Excerpt to read »
----------

A rich and indulgent chocolate pound cake featuring nutty brown butter and the smooth, boozy warmth of Bailey’s Irish Cream. Perfect for celebrations or cozy nights in, this cake offers a moist, tender crumb with a luxurious flavor.

Ingredients

Scale
  • 1 cup (227 g) unsalted butter, browned
  • 1 ¾ cups (350 g) granulated sugar
  • 4 large eggs, room temperature
  • 2 cups (240 g) all-purpose flour
  • ½ cup (50 g) unsweetened cocoa powder
  • 1 teaspoon baking powder
  • ½ teaspoon salt
  • ½ cup (120 ml) Bailey’s Irish Cream
  • 1 teaspoon vanilla extract
  • ½ cup (120 g) sour cream

Instructions

  1. Brown the butter: Melt 1 cup (227 g) unsalted butter over medium heat in a medium saucepan, stirring frequently until it foams and turns golden brown with a nutty aroma (about 5-7 minutes). Pour into a heatproof bowl and cool for about 10 minutes.
  2. Preheat the oven to 325°F (163°C). Grease a 9×5-inch loaf pan with butter or non-stick spray and dust lightly with cocoa powder.
  3. Sift together the dry ingredients: 2 cups (240 g) all-purpose flour, ½ cup (50 g) unsweetened cocoa powder, 1 teaspoon baking powder, and ½ teaspoon salt in a large bowl.

----------

Exercises »
#1 Could you copy the chocolate pound cake recipe above word for word, between "3. Sift together" and "a large bowl.", inclusive?
#2 What comes next in the chocolate pound cake recipe above? Continue it from the point where it stops.

Supplied information »
----------

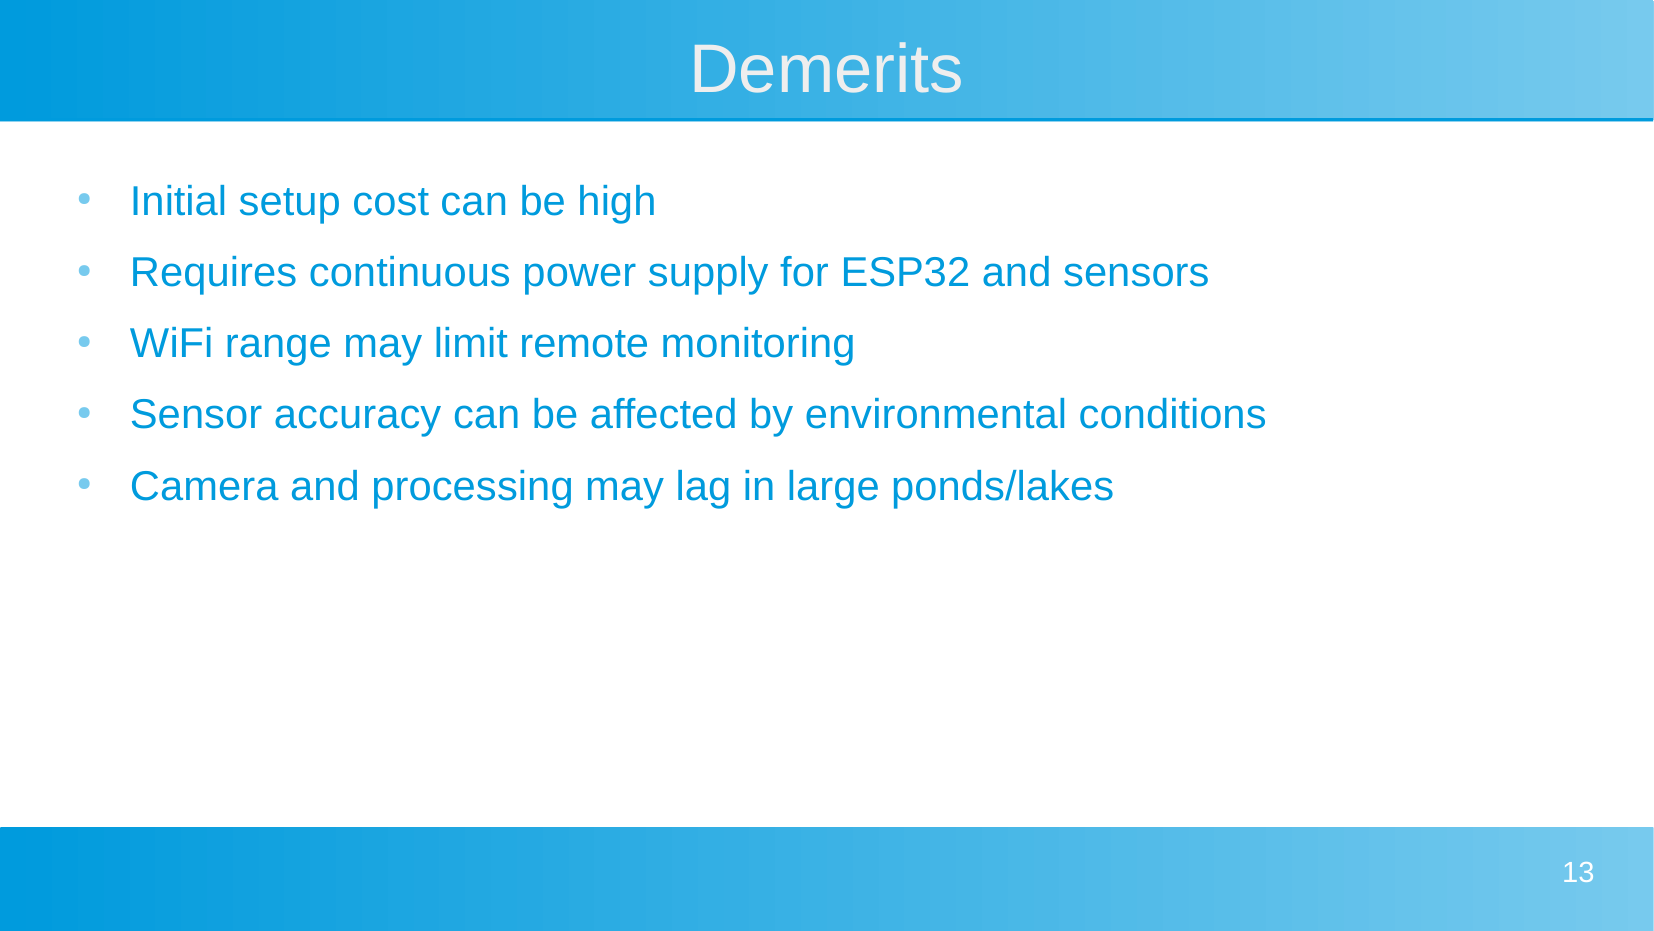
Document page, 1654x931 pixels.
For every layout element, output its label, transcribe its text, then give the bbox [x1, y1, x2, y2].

list Initial setup cost can be high Requires continuous power supply for ESP32 and sensors WiFi range may limit remote monitoring Sensor accuracy can be affected by environmental conditions Camera and processing may lag in large ponds/lakes [59, 177, 1595, 768]
title Demerits [59, 29, 1595, 108]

----------

Outputs for the tasks »
#1
3. Sift together the dry ingredients: 2 cups (240 g) all-purpose flour, ½ cup (50 g) unsweetened cocoa powder, 1 teaspoon baking powder, and ½ teaspoon salt in a large bowl.

#2
  4. In another bowl, beat 1 ¾ cups (350 g) granulated sugar and 4 large eggs on medium speed until pale and fluffy, about 3-4 minutes.
  5. Slowly pour the cooled brown butter into the egg mixture while mixing on low. Add ½ cup (120 ml) Bailey’s Irish Cream and 1 teaspoon vanilla extract, mixing just until combined.
  6. Fold in ½ cup (120 g) sour cream gently with a spatula.
  7. Gradually add the dry ingredients to the wet mixture in three additions, folding gently after each to avoid overmixing. The batter should be thick but smooth.
  8. Spoon the batter into the prepared loaf pan and smooth the top with a spatula.
  9. Bake for 60-70 minutes, starting to check at 60 minutes by inserting a toothpick in the center; it should come out with a few moist crumbs but no raw batter. If the top browns too quickly, cover loosely with foil.
  10. Let the cake cool in the pan for 15 minutes before transferring to a wire rack to cool completely.

Notes

Keep a close eye when browning butter to avoid burning; remove from heat as soon as amber specks appear. Use room temperature eggs for better volume. Avoid overmixing after adding flour to keep the cake tender. Tent with foil if the top browns too fast. An instant-read thermometer helps ensure perfect doneness at 205°F (96°C).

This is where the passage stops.